◆ INSTRUCTIONS FOR THE TASK
Would you transcribe each entry that follows word for word, minus the images?

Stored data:
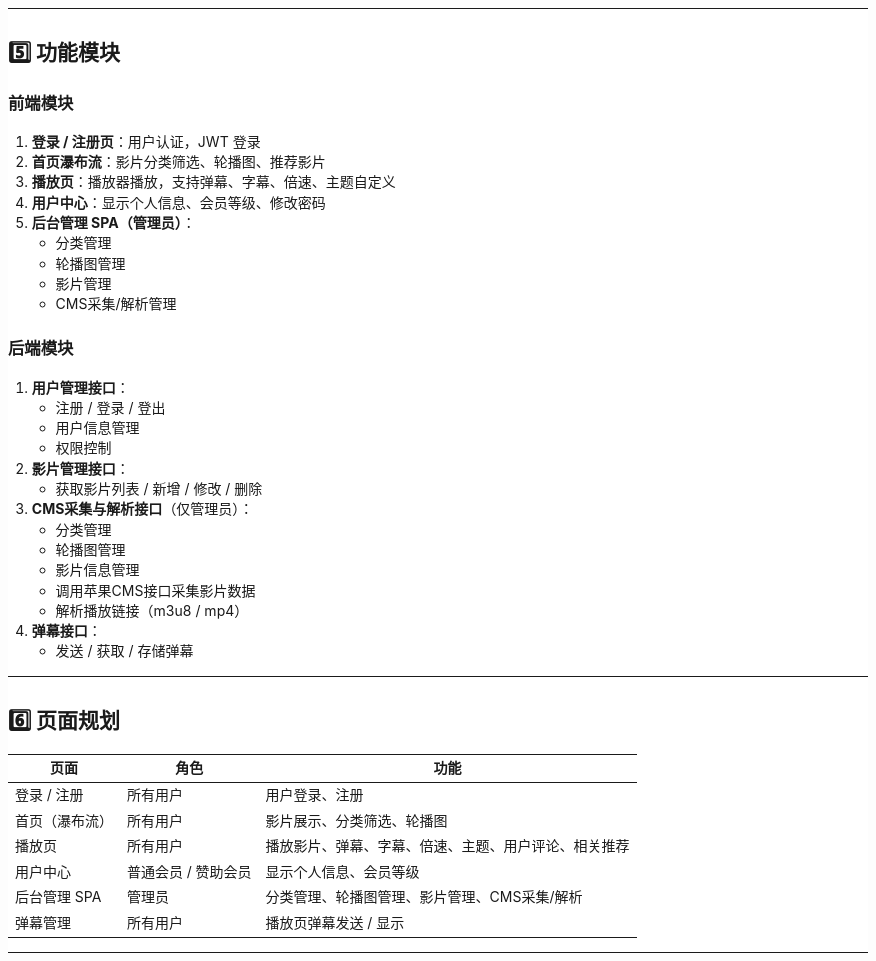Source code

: ------

## 5️⃣ 功能模块

### 前端模块

1. **登录 / 注册页**：用户认证，JWT 登录
2. **首页瀑布流**：影片分类筛选、轮播图、推荐影片
3. **播放页**：播放器播放，支持弹幕、字幕、倍速、主题自定义
4. **用户中心**：显示个人信息、会员等级、修改密码
5. **后台管理 SPA（管理员）**：
   - 分类管理
   - 轮播图管理
   - 影片管理
   - CMS采集/解析管理

### 后端模块

1. **用户管理接口**：
   - 注册 / 登录 / 登出
   - 用户信息管理
   - 权限控制
2. **影片管理接口**：
   - 获取影片列表 / 新增 / 修改 / 删除
3. **CMS采集与解析接口**（仅管理员）：
   - 分类管理
   - 轮播图管理
   - 影片信息管理
   - 调用苹果CMS接口采集影片数据
   - 解析播放链接（m3u8 / mp4）
4. **弹幕接口**：
   - 发送 / 获取 / 存储弹幕

------

## 6️⃣ 页面规划

| 页面           | 角色                | 功能                                                 |
| -------------- | ------------------- | ---------------------------------------------------- |
| 登录 / 注册    | 所有用户            | 用户登录、注册                                       |
| 首页（瀑布流） | 所有用户            | 影片展示、分类筛选、轮播图                           |
| 播放页         | 所有用户            | 播放影片、弹幕、字幕、倍速、主题、用户评论、相关推荐 |
| 用户中心       | 普通会员 / 赞助会员 | 显示个人信息、会员等级                               |
| 后台管理 SPA   | 管理员              | 分类管理、轮播图管理、影片管理、CMS采集/解析         |
| 弹幕管理       | 所有用户            | 播放页弹幕发送 / 显示                                |

------
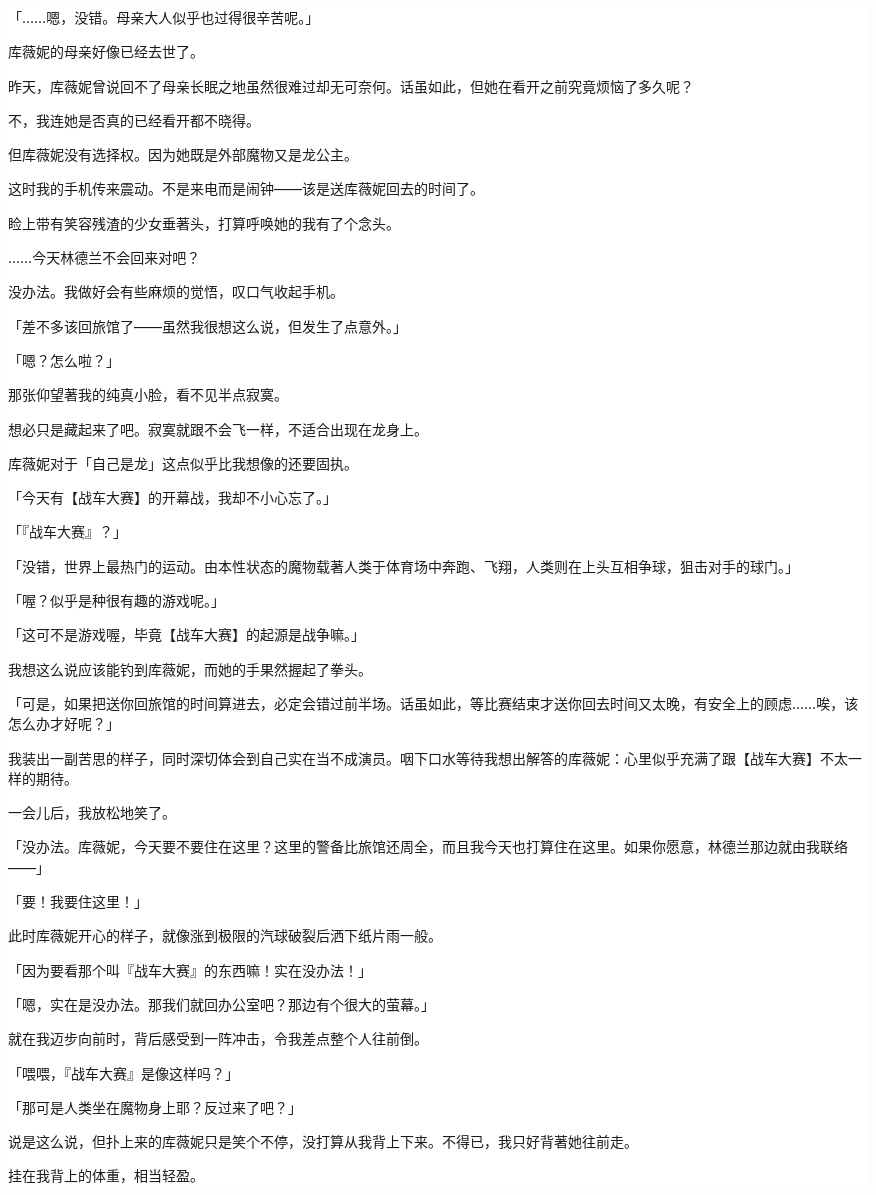 「……嗯，没错。母亲大人似乎也过得很辛苦呢。」

库薇妮的母亲好像已经去世了。

昨天，库薇妮曾说回不了母亲长眠之地虽然很难过却无可奈何。话虽如此，但她在看开之前究竟烦恼了多久呢？

不，我连她是否真的已经看开都不晓得。

但库薇妮没有选择权。因为她既是外部魔物又是龙公主。

这时我的手机传来震动。不是来电而是闹钟——该是送库薇妮回去的时间了。

睑上带有笑容残渣的少女垂著头，打算呼唤她的我有了个念头。

……今天林德兰不会回来对吧？

没办法。我做好会有些麻烦的觉悟，叹口气收起手机。

「差不多该回旅馆了——虽然我很想这么说，但发生了点意外。」

「嗯？怎么啦？」

那张仰望著我的纯真小脸，看不见半点寂寞。

想必只是藏起来了吧。寂寞就跟不会飞一样，不适合出现在龙身上。

库薇妮对于「自己是龙」这点似乎比我想像的还要固执。

「今天有【战车大赛】的开幕战，我却不小心忘了。」

「『战车大赛』？」

「没错，世界上最热门的运动。由本性状态的魔物载著人类于体育场中奔跑、飞翔，人类则在上头互相争球，狙击对手的球门。」

「喔？似乎是种很有趣的游戏呢。」

「这可不是游戏喔，毕竟【战车大赛】的起源是战争嘛。」

我想这么说应该能钓到库薇妮，而她的手果然握起了拳头。

「可是，如果把送你回旅馆的时间算进去，必定会错过前半场。话虽如此，等比赛结束才送你回去时间又太晚，有安全上的顾虑……唉，该怎么办才好呢？」

我装出一副苦思的样子，同时深切体会到自己实在当不成演员。咽下口水等待我想出解答的库薇妮：心里似乎充满了跟【战车大赛】不太一样的期待。

一会儿后，我放松地笑了。

「没办法。库薇妮，今天要不要住在这里？这里的警备比旅馆还周全，而且我今天也打算住在这里。如果你愿意，林德兰那边就由我联络——」

「要！我要住这里！」

此时库薇妮开心的样子，就像涨到极限的汽球破裂后洒下纸片雨一般。

「因为要看那个叫『战车大赛』的东西嘛！实在没办法！」

「嗯，实在是没办法。那我们就回办公室吧？那边有个很大的萤幕。」

就在我迈步向前时，背后感受到一阵冲击，令我差点整个人往前倒。

「喂喂，『战车大赛』是像这样吗？」

「那可是人类坐在魔物身上耶？反过来了吧？」

说是这么说，但扑上来的库薇妮只是笑个不停，没打算从我背上下来。不得已，我只好背著她往前走。

挂在我背上的体重，相当轻盈。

◆ RESULT FOR THIS EXERCISE
Source code

: ------

## 5️⃣ 功能模块

### 前端模块

1. **登录 / 注册页**：用户认证，JWT 登录
2. **首页瀑布流**：影片分类筛选、轮播图、推荐影片
3. **播放页**：播放器播放，支持弹幕、字幕、倍速、主题自定义
4. **用户中心**：显示个人信息、会员等级、修改密码
5. **后台管理 SPA（管理员）**：
   - 分类管理
   - 轮播图管理
   - 影片管理
   - CMS采集/解析管理

### 后端模块

1. **用户管理接口**：
   - 注册 / 登录 / 登出
   - 用户信息管理
   - 权限控制
2. **影片管理接口**：
   - 获取影片列表 / 新增 / 修改 / 删除
3. **CMS采集与解析接口**（仅管理员）：
   - 分类管理
   - 轮播图管理
   - 影片信息管理
   - 调用苹果CMS接口采集影片数据
   - 解析播放链接（m3u8 / mp4）
4. **弹幕接口**：
   - 发送 / 获取 / 存储弹幕

------

## 6️⃣ 页面规划

| 页面           | 角色                | 功能                                                 |
| -------------- | ------------------- | ---------------------------------------------------- |
| 登录 / 注册    | 所有用户            | 用户登录、注册                                       |
| 首页（瀑布流） | 所有用户            | 影片展示、分类筛选、轮播图                           |
| 播放页         | 所有用户            | 播放影片、弹幕、字幕、倍速、主题、用户评论、相关推荐 |
| 用户中心       | 普通会员 / 赞助会员 | 显示个人信息、会员等级                               |
| 后台管理 SPA   | 管理员              | 分类管理、轮播图管理、影片管理、CMS采集/解析         |
| 弹幕管理       | 所有用户            | 播放页弹幕发送 / 显示                                |

------
 「……嗯，没错。母亲大人似乎也过得很辛苦呢。」

库薇妮的母亲好像已经去世了。

昨天，库薇妮曾说回不了母亲长眠之地虽然很难过却无可奈何。话虽如此，但她在看开之前究竟烦恼了多久呢？

不，我连她是否真的已经看开都不晓得。

但库薇妮没有选择权。因为她既是外部魔物又是龙公主。

这时我的手机传来震动。不是来电而是闹钟——该是送库薇妮回去的时间了。

睑上带有笑容残渣的少女垂著头，打算呼唤她的我有了个念头。

……今天林德兰不会回来对吧？

没办法。我做好会有些麻烦的觉悟，叹口气收起手机。

「差不多该回旅馆了——虽然我很想这么说，但发生了点意外。」

「嗯？怎么啦？」

那张仰望著我的纯真小脸，看不见半点寂寞。

想必只是藏起来了吧。寂寞就跟不会飞一样，不适合出现在龙身上。

库薇妮对于「自己是龙」这点似乎比我想像的还要固执。

「今天有【战车大赛】的开幕战，我却不小心忘了。」

「『战车大赛』？」

「没错，世界上最热门的运动。由本性状态的魔物载著人类于体育场中奔跑、飞翔，人类则在上头互相争球，狙击对手的球门。」

「喔？似乎是种很有趣的游戏呢。」

「这可不是游戏喔，毕竟【战车大赛】的起源是战争嘛。」

我想这么说应该能钓到库薇妮，而她的手果然握起了拳头。

「可是，如果把送你回旅馆的时间算进去，必定会错过前半场。话虽如此，等比赛结束才送你回去时间又太晚，有安全上的顾虑……唉，该怎么办才好呢？」

我装出一副苦思的样子，同时深切体会到自己实在当不成演员。咽下口水等待我想出解答的库薇妮：心里似乎充满了跟【战车大赛】不太一样的期待。

一会儿后，我放松地笑了。

「没办法。库薇妮，今天要不要住在这里？这里的警备比旅馆还周全，而且我今天也打算住在这里。如果你愿意，林德兰那边就由我联络——」

「要！我要住这里！」

此时库薇妮开心的样子，就像涨到极限的汽球破裂后洒下纸片雨一般。

「因为要看那个叫『战车大赛』的东西嘛！实在没办法！」

「嗯，实在是没办法。那我们就回办公室吧？那边有个很大的萤幕。」

就在我迈步向前时，背后感受到一阵冲击，令我差点整个人往前倒。

「喂喂，『战车大赛』是像这样吗？」

「那可是人类坐在魔物身上耶？反过来了吧？」

说是这么说，但扑上来的库薇妮只是笑个不停，没打算从我背上下来。不得已，我只好背著她往前走。

挂在我背上的体重，相当轻盈。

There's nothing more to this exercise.